_Work request 1_
Answer these questions from the passage on the Plaintiff's medical examinations, giving each answer on its own line marked (a), (b) and (c).
(a) What grip strength did Dr. Iqbal record for the Plaintiff's hands?
(b) How many pounds could the Plaintiff occasionally lift, according to the RFC assessment?
(c) On what date did Dr. Kornreich examine the Plaintiff for the second time?
_Work request 2_
Extend the passage on the Plaintiff's medical examinations with new text that picks up right after its last sentence.

----- Passage shown

At the request of the Division of Disability Determination, Dr. Mohammad Iqbal performed a consultative orthopedic examination of the Plaintiff on August 10, 2004. Tr. at 121-124. He reported that Plaintiff's left shoulder was sore and that he had declined to do full flexion because of the neck pain. Tr. at 123. There was no muscle atrophy or sensory abnormality and reflexes were physiologic and equal. Id. Plaintiff's hand and finger dexterity were intact and his grip strength was 5/5 bilaterally. Id. Dr. Iqbal noted that in his opinion, Plaintiff had no limitation with walking or standing and no limitation of fine motor skills with his right hand. Tr. at 124. He did note that Plaintiff had some mild to moderate limitations of fine motor skills on his left side above the shoulder level with left shoulder and left elbow extension and flexion at 4/5, but no fine motor limitations below shoulder level. Id. It was also noted that Plaintiff had mild to moderate limitations for lifting weight. Id. Dr. Iqbal did not review an MRI, however, he noted that Plaintiff may need orthopedic follow-up because of his history with cervical disc herniation. Id.
On August 27, 2004, a Residual Functional Capacity ("RFC") Assessment was completed based on a review of Plaintiff's files. Tr. at 125-130. The assessment stated that Plaintiff could occasionally lift 20 pounds, frequently lift 10 pounds, stand or walk about six hours and sit about six hours in an eight hour work day. Tr. at 126. The RFC assessment noted that Plaintiff had some limitations with strength in his left shoulder and elbow muscle and that medical evidence supported the fact that he was limited in movement above the shoulder on his left side. Tr. at 128-129.
Dr. Kornreich examined Plaintiff for a second time on June 8, 2005. Tr. at 131-134. He noted limitation of the range of motion of the cervical spine in all planes. Tr. at 133. The report stated that Plaintiff's sensation was intact to light touch, isolated strength was normal in the upper extremities and that his reflexes were 2 and symmetric bilateral. Id. Dr. Kornreich stated that the Plaintiff was disabled from even sedentary occupational duties. Tr. at 133, 147.

----------
----- The data

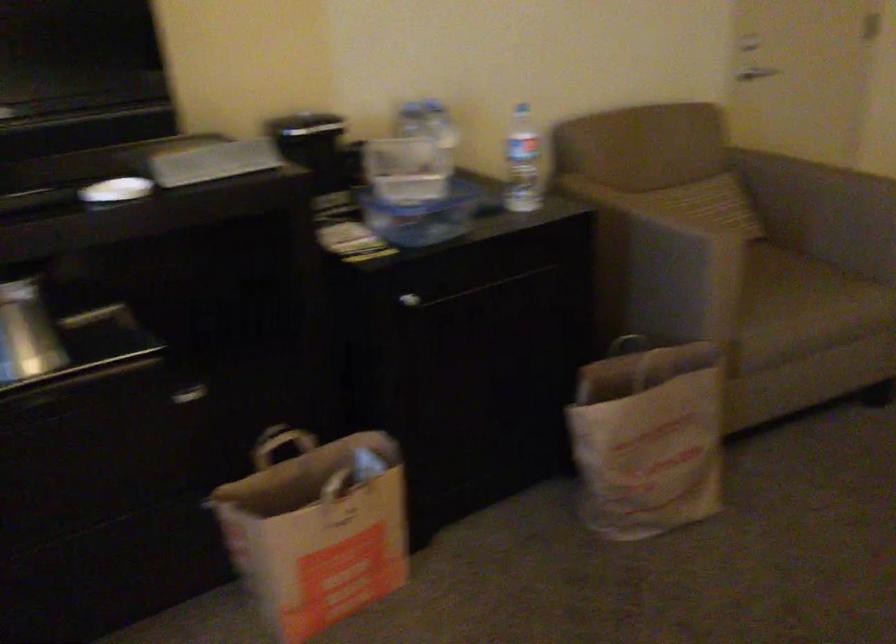
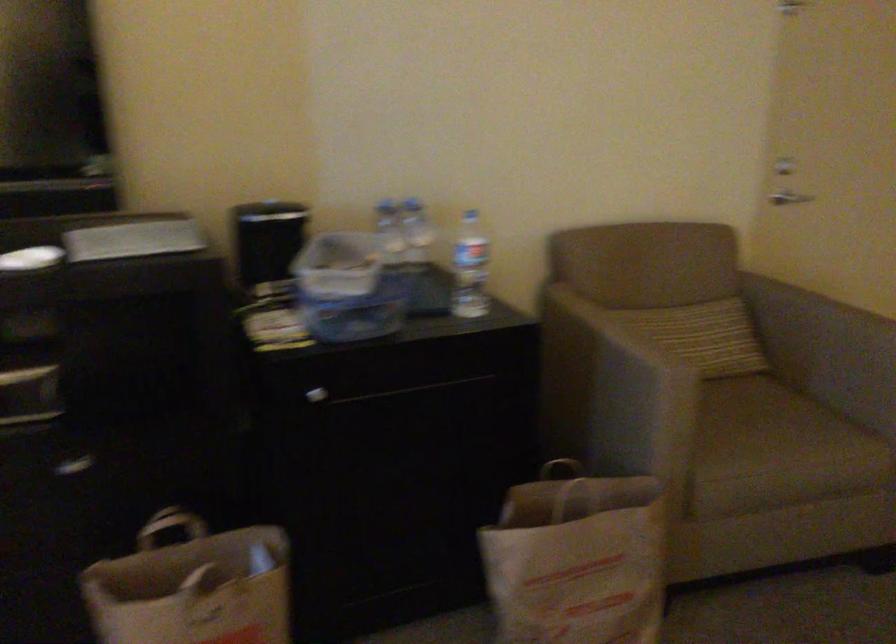
Find the pixel in the second image that matches pixel 779 277 in the first image.

(762, 418)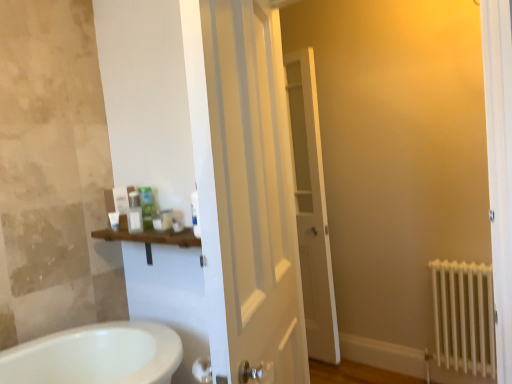
Question: Does point (130, 211) appear closer or farther from the camera than point (178, 225)?

Choices:
 (A) closer
 (B) farther

Answer: (B)

Question: Considering their positions, is matte plastic container at center, the 4th toiletry when ordered from right to left, located in front of or behind matte white container at center, which is the fifth toiletry in left-to-right order?

Choices:
 (A) behind
 (B) front

Answer: (A)

Question: Considering the real-world distances, which object is farthest from the white matte radiator at lower right?

Choices:
 (A) translucent plastic container at upper center, which is the 4th toiletry from left to right
 (B) matte white container at left, placed as the fifth toiletry when sorted from right to left
 (C) white glossy door at center, marked as the second door in a front-to-back arrangement
 (D) matte plastic container at center, the 4th toiletry when ordered from right to left
 (E) matte green bottle at upper left, which appears as the third toiletry when viewed from the left

Answer: (B)

Question: Which is nearer to the translucent plastic container at upper center, which is the 4th toiletry from left to right?

Choices:
 (A) white matte radiator at lower right
 (B) matte white container at left, placed as the fifth toiletry when sorted from right to left
 (C) matte white container at center, which is the fifth toiletry in left-to-right order
 (D) matte green bottle at upper left, which appears as the third toiletry when viewed from the left
 (E) white glossy door at center, the first door viewed from the back

Answer: (C)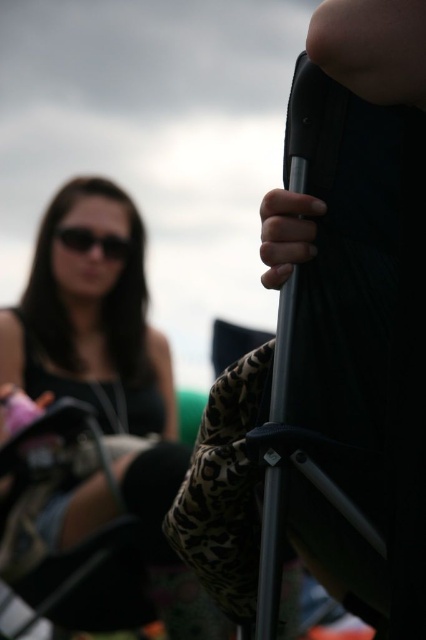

----------

_Exercise response 1_
(a) 5/5 bilaterally
(b) 20 pounds
(c) June 8, 2005

_Exercise response 2_
Also on June 8, Dr. Kornreich completed a Physical Capacity Evaluation. Tr. at 147-148. On this form, he stated that Plaintiff could perform less than sedentary work. Tr. at 147. Dr. Kornreich reported that during an eight hour workday, Plaintiff could cumulatively sit four hours or less and stand or walk three hours or less. Tr. at 148. He noted that Plaintiff could bend and squat frequently and occasionally lift and carry up to 20 pounds. Id. Dr. Kornreich also noted limitation in manual dexterity, that overhead reaching should be avoided and that Plaintiff was limited in using his legs and feet for sustained action throughout an eight hour workday. Id.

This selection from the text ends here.